Devocional

DEUTERONOMIO 16

SIN PARCIALIDAD.

18 Nombra jueces y funcionarios de cada una de las tribus en todas las ciudades que el SEÑOR te da. Ellos tendrán que juzgar al pueblo con justicia. 19 Por ninguna razón tuerzas la justicia ni muestres parcialidad. Jamás aceptes un soborno, porque el soborno nubla los ojos del sabio y corrompe las decisiones de los íntegros. 20 Que siempre triunfe la justicia verdadera, para que puedas vivir y poseer la tierra que el SEÑOR tu Dios te da. NTV.

En la gran mayoría de los países del mundo, el quebranto de las leyes de la nación, es juzgado por los jueces. Estos hombres tienen el deber de impartir la justicia apegándose a las leyes de cada nación. En un litigio, ellos deben buscar la justicia en favor de la verdad, sin tener favoritismos, por eso, para ejercer esta función, los hombres y las mujeres deben ser electos de acuerdo a sus capacidades de preparación académica, años de ejercicio de las leyes, meritocracia y a una moral intachable. Pero en la mayoría de los países sucede todo lo contrario, ya que la mayoría de los jueces son elegidos por conveniencia al partido dominante de la nación, o en alguno de los casos por sobornos al ente calificador.

El impartir la justicia a través de los jueces, no fue un invento del hombre, pues esta forma de impartir justicia fue implantada por el Creador en la antigüedad. Dios ordenó a Moisés elegir a hombres sabios y de buen testimonio de cada una de las tribus de Israel, para que impartan justicia dentro de la nación. Dios especifica claramente las cualidades que deben tener los hombres para ejercer esta función, pues el trabajo que debían desempeñar demandaba de una rectitud intachable, sabiduría para discernir y tomar decisiones en conformidad a la verdad.
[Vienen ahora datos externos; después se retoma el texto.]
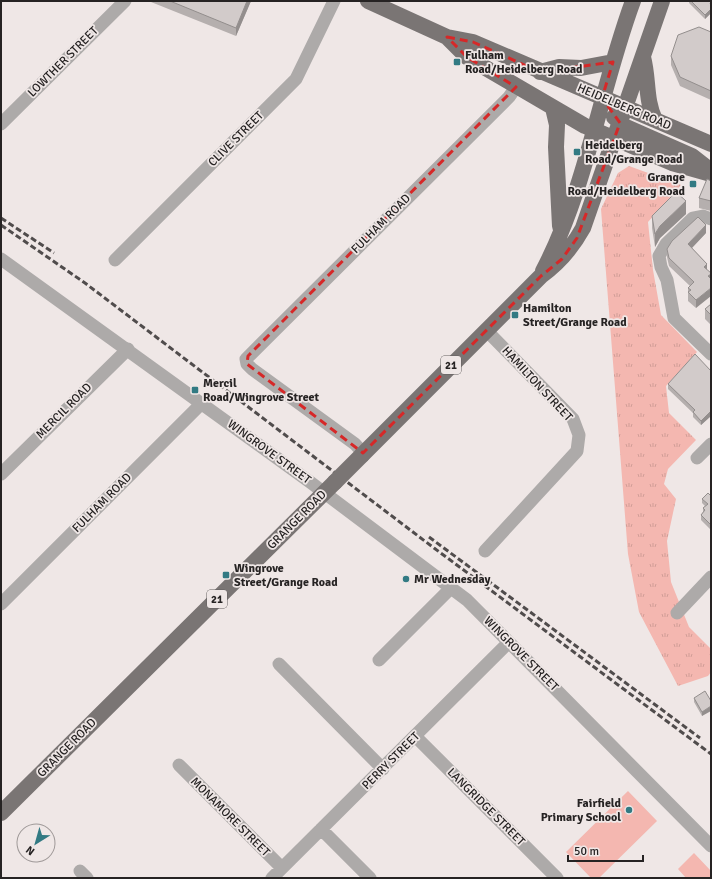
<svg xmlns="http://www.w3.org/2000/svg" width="712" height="879" font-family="Signika,sans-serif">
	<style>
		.park { fill: url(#park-tufts) }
		.garden { fill: #f4b7b0 }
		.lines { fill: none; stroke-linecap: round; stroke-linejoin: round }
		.minor { stroke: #adaaa9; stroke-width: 13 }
		.major { stroke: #7a7574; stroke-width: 16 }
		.rail { stroke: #504c4c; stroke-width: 3; stroke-dasharray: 6 3; stroke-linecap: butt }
		.major-bridge { stroke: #7a7574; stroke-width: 16 }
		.wall { fill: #b5afae }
		.shaded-wall { fill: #938e8d }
		.building { fill: #d2cbca; stroke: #938e8d }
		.marked { fill: none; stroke: #d62828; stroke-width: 3; stroke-dasharray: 8 5; stroke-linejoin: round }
		.poi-dot { fill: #327a83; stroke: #efe7e6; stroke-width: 1.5 }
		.labels { text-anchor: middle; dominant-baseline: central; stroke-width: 3.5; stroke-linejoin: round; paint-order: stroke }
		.shield { fill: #efe7e6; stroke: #625e5e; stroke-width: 1 }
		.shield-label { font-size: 11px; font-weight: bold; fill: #262323 }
		.poi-label { font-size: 12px; font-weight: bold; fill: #262323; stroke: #efe7e6; text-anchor: start }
		.street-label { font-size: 12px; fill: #262323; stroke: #efe7e6 }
	</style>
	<defs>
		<pattern id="park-tufts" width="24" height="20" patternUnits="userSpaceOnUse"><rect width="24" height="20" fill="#f4b7b0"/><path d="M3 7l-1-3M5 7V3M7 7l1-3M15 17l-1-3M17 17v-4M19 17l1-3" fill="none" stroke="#d19d97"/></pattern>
	</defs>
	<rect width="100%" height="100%" fill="#efe7e6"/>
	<path class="park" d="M 629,166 L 681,185 L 648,222 L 653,270 L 661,315 L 697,352 L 666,386 L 669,413 L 696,440 L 668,469 L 664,484 L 676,499 L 667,541 L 671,582 L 689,627 L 711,649 L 711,672 L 708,676 L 678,686 L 639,612 L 628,554 L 601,209 L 618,173 Z"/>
	<path class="garden" d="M 628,791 L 657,821 L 599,878 L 591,878 L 566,852 Z
		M 694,853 L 711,871 L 711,878 L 686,878 L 678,869 Z"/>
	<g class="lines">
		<path class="minor" d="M 1,124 L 125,1
			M 711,219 L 703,216 L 693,218 L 666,244 L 659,256 L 661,267 L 667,280 L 674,318 L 711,354
			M 1,259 L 310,482 L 467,600 L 711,846
			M 115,260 L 296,79 L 334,1
			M 363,453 L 355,444 L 252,369 L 247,364 L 246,359 L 509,97 L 516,87
			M 697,458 L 711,444
			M 1,474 L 128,349
			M 485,551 L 577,451 L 579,435 L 573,419 L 486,330
			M 1,604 L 202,403
			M 677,613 L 711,577
			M 379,660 L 451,588
			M 279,664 L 383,769
			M 415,736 L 557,878
			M 179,765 L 282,868
			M 321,829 L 370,878
			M 80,871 L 87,878
			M 272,878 L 509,642"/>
		<path class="major" d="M 368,1 L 447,37 L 473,42 L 711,144
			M 447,37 L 467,57 L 585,126 L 672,163 L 711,174
			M 643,57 C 649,79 645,99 655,120
			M 540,72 L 559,67 L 581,68 L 613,62
			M 553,108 L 557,125 L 556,147 L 560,226
			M 614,117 L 624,126 L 692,156 L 711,171
			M 543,271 C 587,187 600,90 633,1
			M 362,455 L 541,276 C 559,263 572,248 583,228 L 662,1
			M 1,813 L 335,482"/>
		<path class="rail" d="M 1,218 L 54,253
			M 1,225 L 85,283 L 434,548 L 711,754
			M 429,537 L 700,738"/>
		<path class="major-bridge" d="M 335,482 L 362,455"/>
	</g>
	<path class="wall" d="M 151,1 L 251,1 L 236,36 L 151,2 Z
		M 689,1 L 711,1 L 711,13 L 705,19 L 689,3 Z
		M 711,32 L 711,100 L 680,86 L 671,65 L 671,56 Z
		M 711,181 L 711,211 L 699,208 L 699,198 Z
		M 686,214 L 660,238 L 655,247 L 652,228 L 652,216 Z
		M 706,233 L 692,248 L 707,264 L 696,308 L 688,301 L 688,288 L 690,286 L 669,266 L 667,257 L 667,249 Z
		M 711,304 L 711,325 L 705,319 L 705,309 Z
		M 711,371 L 711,416 L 701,425 L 693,417 L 693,413 L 668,389 L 668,384 Z
		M 711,496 L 711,530 L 701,520 L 701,515 L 703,512 L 703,508 L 705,506 L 702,503 L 702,499 Z
		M 694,698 L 711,701 L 702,716 L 694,702 Z"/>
	<path class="shaded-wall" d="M 247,1 L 251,1 L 236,36 L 236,28 Z
		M 711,9 L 711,13 L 705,19 L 705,15 Z
		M 686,201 L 686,214 L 660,238 L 655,247 L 655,234 L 660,226 Z
		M 706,225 L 706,233 L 688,252 L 688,244 Z
		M 707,264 L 707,272 L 704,267 Z
		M 711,274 L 711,282 L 708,276 Z
		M 711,288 L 711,296 L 696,308 L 696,300 Z
		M 711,411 L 711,416 L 701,425 L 701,421 Z
		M 711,706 L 711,711 L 702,716 L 702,712 Z"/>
	<path class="building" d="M 170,1 L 247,1 L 236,28 Z
		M 691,1 L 711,1 L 710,4 L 711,5 L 711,9 L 705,15 Z
		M 699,27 L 711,32 L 711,91 L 680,77 L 671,56 L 678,35 Z
		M 707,179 L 711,181 L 711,201 L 699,198 Z
		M 676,192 L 686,201 L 660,226 L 655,234 L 652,216 Z
		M 698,217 L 706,225 L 688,244 L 707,264 L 704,267 L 711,273 L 711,274 L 708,276 L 711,279 L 711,288 L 696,300 L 688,292 L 691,290 L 688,288 L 694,282 L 669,258 L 667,249 L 672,241 Z
		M 711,304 L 711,315 L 705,309 Z
		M 695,354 L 711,371 L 711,404 L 710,405 L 711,406 L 711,411 L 701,421 L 693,412 L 695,410 L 668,384 Z
		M 708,493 L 711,496 L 711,525 L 701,515 L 705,510 L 703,508 L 708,504 L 702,499 Z
		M 705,691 L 711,701 L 711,706 L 702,712 L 694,698 Z"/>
	<path class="marked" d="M 447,37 L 473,42 L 540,72 L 613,62 L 602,98 L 620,123 L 577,238 L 562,259 L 541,276 L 363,453 L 247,364 L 248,356 L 516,87 L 467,57 Z"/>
	<g class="poi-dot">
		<rect x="453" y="58" width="8" height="8" rx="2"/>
		<rect x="573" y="148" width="8" height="8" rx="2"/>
		<rect x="689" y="180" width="8" height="8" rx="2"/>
		<rect x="511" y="311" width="8" height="8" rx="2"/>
		<rect x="191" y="386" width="8" height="8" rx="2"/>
		<rect x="222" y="571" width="8" height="8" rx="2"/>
		<circle cx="406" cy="579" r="4"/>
		<circle cx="629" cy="810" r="4"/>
	</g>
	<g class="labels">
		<g class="shield">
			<rect x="441" y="356" width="20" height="18" rx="3"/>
			<rect x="207" y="590" width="20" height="18" rx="3"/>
		</g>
		<g class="shield-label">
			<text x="451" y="365">21</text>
			<text x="217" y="599">21</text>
		</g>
		<g class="poi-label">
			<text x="465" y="55">Fulham<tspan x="465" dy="14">Road/Heidelberg Road</tspan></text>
			<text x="585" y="145">Heidelberg<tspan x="585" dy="14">Road/Grange Road</tspan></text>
			<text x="685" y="177" text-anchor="end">Grange<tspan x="685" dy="14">Road/Heidelberg Road</tspan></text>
			<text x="523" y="308">Hamilton<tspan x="523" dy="14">Street/Grange Road</tspan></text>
			<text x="203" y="383">Mercil<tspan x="203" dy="14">Road/Wingrove Street</tspan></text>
			<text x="234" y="568">Wingrove<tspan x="234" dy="14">Street/Grange Road</tspan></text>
			<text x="414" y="579">Mr Wednesday</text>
			<text x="621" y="803" text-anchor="end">Fairfield<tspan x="621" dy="14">Primary School</tspan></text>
		</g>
		<g class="street-label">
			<text transform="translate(63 62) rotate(-45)">LOWTHER STREET</text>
			<text transform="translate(624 107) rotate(23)">HEIDELBERG ROAD</text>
			<text transform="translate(236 139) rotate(-45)">CLIVE STREET</text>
			<text transform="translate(381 224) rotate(-45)">FULHAM ROAD</text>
			<text transform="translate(537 384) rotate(47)">HAMILTON STREET</text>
			<text transform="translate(64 411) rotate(-45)">MERCIL ROAD</text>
			<text transform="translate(269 452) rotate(36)">WINGROVE STREET</text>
			<text transform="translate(102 503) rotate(-45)">FULHAM ROAD</text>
			<text transform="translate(297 520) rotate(-45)">GRANGE ROAD</text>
			<text transform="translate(521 654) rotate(45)">WINGROVE STREET</text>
			<text transform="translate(67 748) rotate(-45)">GRANGE ROAD</text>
			<text transform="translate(391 761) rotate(-45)">PERRY STREET</text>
			<text transform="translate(486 807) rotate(45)">LANGRIDGE STREET</text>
			<text transform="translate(230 817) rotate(45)">MONAMORE STREET</text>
		</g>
	</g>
	<rect width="712" height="879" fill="none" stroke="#262323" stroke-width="4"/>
	<g transform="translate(36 843) rotate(217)"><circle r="19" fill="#efe7e6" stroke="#9f9998"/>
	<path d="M0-3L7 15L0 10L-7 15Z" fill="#327a83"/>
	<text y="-6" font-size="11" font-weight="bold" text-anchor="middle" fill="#262323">N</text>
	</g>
	<path d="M568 855v6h75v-6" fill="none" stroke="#262323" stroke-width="2"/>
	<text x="574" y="855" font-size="12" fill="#262323" stroke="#efe7e6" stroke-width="3" paint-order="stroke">50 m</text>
</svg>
Dios ordenó que los hombres debían ser rectos al momento de impartir justicia, no debían dejarse llevar por las emociones, ni ponerse en favor de alguna persona. Debian juzgar a las personas en igualdad sin tener favoritismo. Además, debían ser íntegros para no dejarse llevar por soborno o favoritismo a alguien en particular, torciendo las leyes a su favor. A lo largo de la historia de la humanidad la perspectiva que tenía Dios al momento de establecer jueces para que juzguen al pueblo, se ha perdido, ya que los hombres que son elegidos para ocupar estas funciones ya no cumplen con las cualidades que Dios demandaba.

En conformidad a la ordenanza de Dios, Moisés decidió repartir entre setenta ancianos la responsabilidad de gobernar y juzgar los pleitos del pueblo. Así fue que la autoridad del pueblo reposaba en jueces y magistrados que debían administrar justicia, no actuando según su parecer, sino de acuerdo con el criterio de justicia que establece Dios, y que el juez tiene que reproducir en el pueblo. Un juez, no debía favorecer al momento de juzgar, no debía ponerse de parte del rico o del pobre, no debía dejarse llevar por las emociones expresadas por parte de los litigantes. Debian ser rectos en todo y buscar siempre la verdad. Esta práctica recta por parte de los jueces garantizaba la vida y la posesión de la tierra prometida.

Queridos hermanos, una sociedad moldeada conforme a la voluntad de Dios trata a los más humildes o a los más ricos con imparcialidad, tratan de impartir justicia en pos de la verdad. Pero a causa de la maldad y el pecado dominante en este mundo, la sociedad actual no está moldeada a la voluntad de Dios, por eso la justicia casi siempre actúa en favor de los más poderosos y ricos. Hermanos, muchas veces en nuestras iglesias, actuamos como jueces, cuando se suscita algún problema entre los miembros de la congregación, ante estos sucesos, debemos tratar la problemática sin ponernos a favor del uno o del otro, debemos actuar con imparcialidad, dejándonos dirigir por nuestro amado señor para encontrar la verdad.